テーマは、「お客様の成功によってのみ評価されるCSのあり方〜顧客視点でのCS KPI設定及び運用〜」。

石川優/株式会社Combinator 取締役 カスタマーサクセス部 部長


リファラル採用を活性化させるクラウドサービス「Refcome」 を提供している株式会社Combinatorさんでは、SaaSにおける最重要の課題として「解約率」について注意深くチェックしているそうです。

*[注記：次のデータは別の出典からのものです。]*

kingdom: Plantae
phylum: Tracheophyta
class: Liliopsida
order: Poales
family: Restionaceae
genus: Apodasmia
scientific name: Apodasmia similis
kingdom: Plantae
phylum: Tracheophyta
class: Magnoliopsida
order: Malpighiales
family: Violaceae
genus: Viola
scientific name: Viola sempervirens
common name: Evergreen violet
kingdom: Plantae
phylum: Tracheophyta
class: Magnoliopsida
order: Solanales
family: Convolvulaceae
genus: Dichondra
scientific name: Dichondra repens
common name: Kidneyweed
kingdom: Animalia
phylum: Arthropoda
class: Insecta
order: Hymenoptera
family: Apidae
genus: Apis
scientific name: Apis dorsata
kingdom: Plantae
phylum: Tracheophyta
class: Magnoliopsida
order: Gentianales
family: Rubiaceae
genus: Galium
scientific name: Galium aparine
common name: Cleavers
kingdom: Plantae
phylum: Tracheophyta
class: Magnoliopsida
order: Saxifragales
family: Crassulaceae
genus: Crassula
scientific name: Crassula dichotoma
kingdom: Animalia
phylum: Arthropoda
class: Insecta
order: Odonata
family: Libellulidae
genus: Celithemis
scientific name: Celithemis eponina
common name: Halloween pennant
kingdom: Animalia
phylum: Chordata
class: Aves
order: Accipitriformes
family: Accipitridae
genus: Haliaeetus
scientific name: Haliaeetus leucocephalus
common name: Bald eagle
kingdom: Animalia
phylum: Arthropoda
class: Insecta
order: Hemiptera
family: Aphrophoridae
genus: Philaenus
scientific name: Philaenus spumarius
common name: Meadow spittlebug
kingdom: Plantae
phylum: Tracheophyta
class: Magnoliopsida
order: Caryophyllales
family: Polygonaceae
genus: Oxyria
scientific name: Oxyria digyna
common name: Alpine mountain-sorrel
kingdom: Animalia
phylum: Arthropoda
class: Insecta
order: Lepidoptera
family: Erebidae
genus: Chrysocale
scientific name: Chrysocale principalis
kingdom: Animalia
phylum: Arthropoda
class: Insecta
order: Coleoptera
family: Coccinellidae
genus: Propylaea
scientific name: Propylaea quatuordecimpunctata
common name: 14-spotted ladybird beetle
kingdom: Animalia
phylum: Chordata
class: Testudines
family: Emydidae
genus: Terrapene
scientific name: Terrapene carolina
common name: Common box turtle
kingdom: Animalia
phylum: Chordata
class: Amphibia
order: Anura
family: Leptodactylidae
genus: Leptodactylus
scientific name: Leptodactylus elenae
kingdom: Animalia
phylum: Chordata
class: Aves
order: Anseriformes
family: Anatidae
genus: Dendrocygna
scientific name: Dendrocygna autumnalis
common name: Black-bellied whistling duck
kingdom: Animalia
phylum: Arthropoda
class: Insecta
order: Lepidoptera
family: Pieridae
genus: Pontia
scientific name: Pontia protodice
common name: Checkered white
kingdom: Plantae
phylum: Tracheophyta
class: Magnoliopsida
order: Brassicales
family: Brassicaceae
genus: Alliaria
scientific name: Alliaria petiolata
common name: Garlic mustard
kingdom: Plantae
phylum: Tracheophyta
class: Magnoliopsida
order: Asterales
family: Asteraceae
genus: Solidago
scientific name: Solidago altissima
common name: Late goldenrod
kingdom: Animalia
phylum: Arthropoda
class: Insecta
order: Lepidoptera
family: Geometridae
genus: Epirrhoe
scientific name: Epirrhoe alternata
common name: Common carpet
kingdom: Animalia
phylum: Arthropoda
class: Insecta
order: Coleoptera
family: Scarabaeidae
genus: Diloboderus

「SaaSにとって継続利用してもらうことが重要なので、解約率を最小化することは何より重要です。しかし、解約率を低減することにのみ目が行ってしまうと、契約期間満了タイミングの少し手前のお客様にサポートのウェイトを寄せてしまいがちです。本来は長く価値を感じていただくために解約を予防すべきなのに、目先の解約防止が「目的」になってしまいます。これでは対症療法にしかならないので、「絶対に解約しない成功条件」を定義し、未然に解約リスクを下げる必要があると考えています。」

そこで、石川さんは独自に「立ち上がり成功条件」と「解約リスクゼロ条件」を設定し、利用開始後3ヶ月まで追うKPIと、4ヶ月目以降で追うKPIを分けて考えるようにしたそうです。

「立ち上がり成功の定義」

  1. メール配信(3ヶ月で○回以上配信されている)
  2. スカウト発生数(3ヶ月で社員人数に対しての○%以上のスカウトが発生している)
  3. 応募発生数(3ヶ月で社員人数に対しての○%以上の応募者が発生している)

※上記条件のうち、全てが当てはまる状態が成功。

「解約リスクのある状態の定義」

  1. メール配信(1ヶ月空いてしまう)
  2. スカウト発生数(月間で社員人数に対しての○%以下のスカウトしか発生していない)
  3. 応募発生数(月間で社員人数に対しての○%以下の応募者しか発生していない)

※上記条件のうち、1件でも当てはまる状態。

↓イメージ。
CSの実績を可視化するようにしているそうです。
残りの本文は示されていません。